What hospital ops and tech companies have in common
I think about that incident every time I walk through a hospital managing a resource shortage.
A ventilator is urgently needed. Three nurses are independently searching. Two have separately called central supply. Every one of them is doing the right thing. Every one of them is adding load to a system that’s already constrained. Each individual retry is reasonable. The aggregate is catastrophic.
The Intelligent Orchestration Platform is the circuit breaker. It sees the constraint forming before the stack collapses. It coordinates the response — single task, single owner, single path to resolution — instead of letting every actor retry independently. When a floor runs short on equipment, the platform sees what’s in transit, what’s available two units over, and which request is most urgent. It routes once. The rest of the retries never happen.
Resilience in this context isn’t redundancy for its own sake. It’s a system that understands the whole before any individual part does.
Why I keep building this
Every system I’ve built that failed the same way left the same lesson: the data was there. The failure was the assumption that data plus a human equals action.

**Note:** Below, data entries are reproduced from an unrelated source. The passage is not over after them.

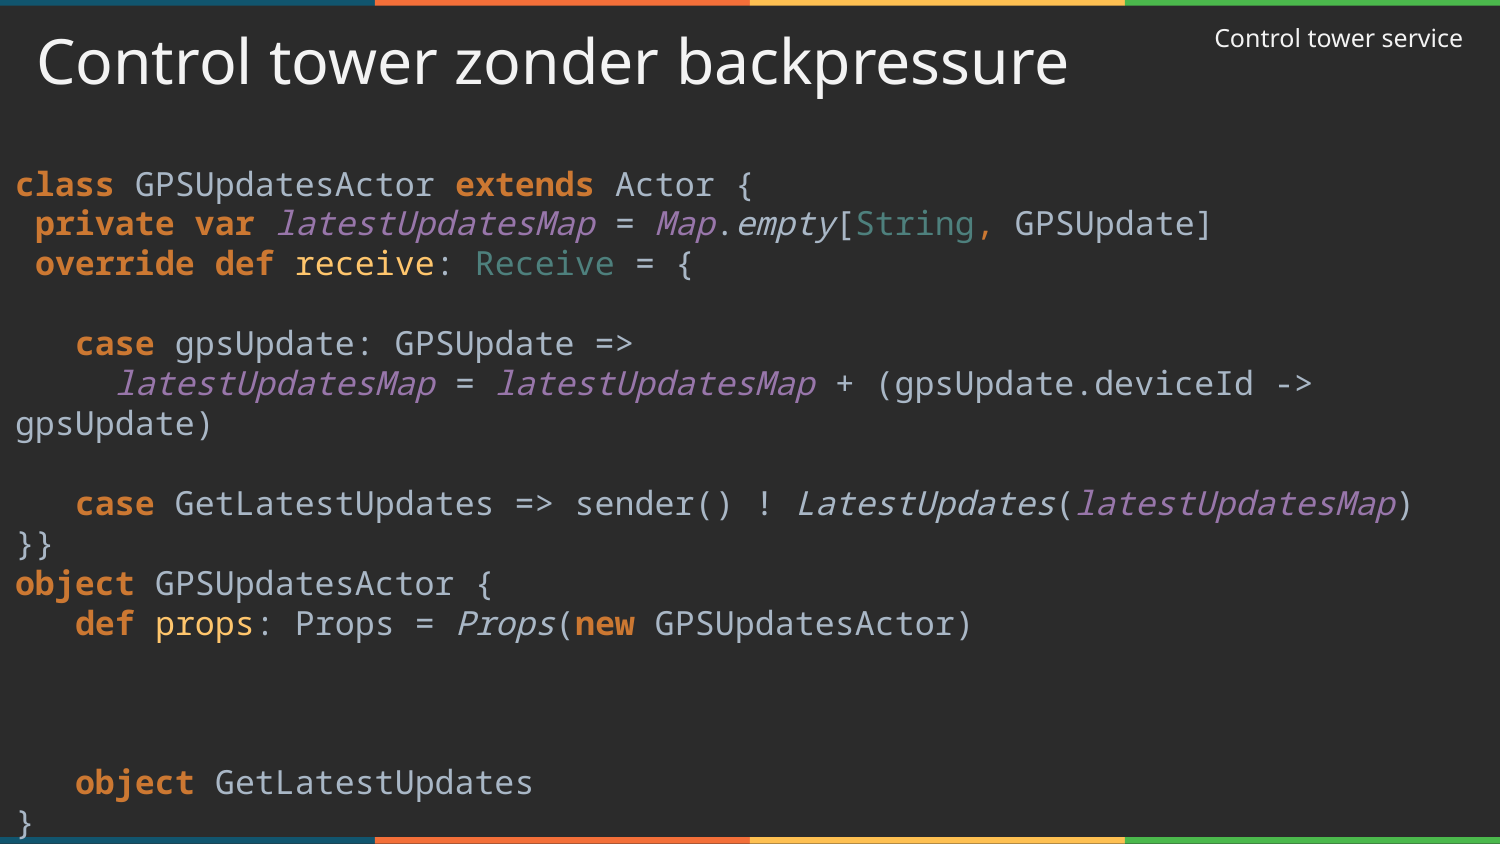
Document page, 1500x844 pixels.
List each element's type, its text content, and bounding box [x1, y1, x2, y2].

text_box [0, 0, 1500, 6]
text_box Control tower zonder backpressure [21, 7, 1479, 107]
text_box class GPSUpdatesActor extends Actor { private var latestUpdatesMap = Map.empty[String, GPSUpdate] override def receive: Receive = { case gpsUpdate: GPSUpdate => latestUpdatesMap = latestUpdatesMap + (gpsUpdate.deviceId -> gpsUpdate) case GetLatestUpdates => sender() ! LatestUpdates(latestUpdatesMap) }} object GPSUpdatesActor { def props: Props = Props(new GPSUpdatesActor) object GetLatestUpdates } [0, 7, 1500, 838]
text_box [0, 838, 1500, 844]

It doesn’t. Not when the humans are busy. Not when ownership is diffuse. Not when the gap between seeing a problem and acting on it is three workflow steps and two phone calls wide.
We fixed the alert noise at Jet. We wrote the circuit breakers at Google. What we didn’t have then — couldn’t have — was a system that saw the cascade forming before the first retry fired.
That’s what we’re building now. Not another dashboard for your teams to babysit. A system that closes the loop, coordinates the response, and understands the whole — so the people who chose a career in healthcare focus on taking care of patients.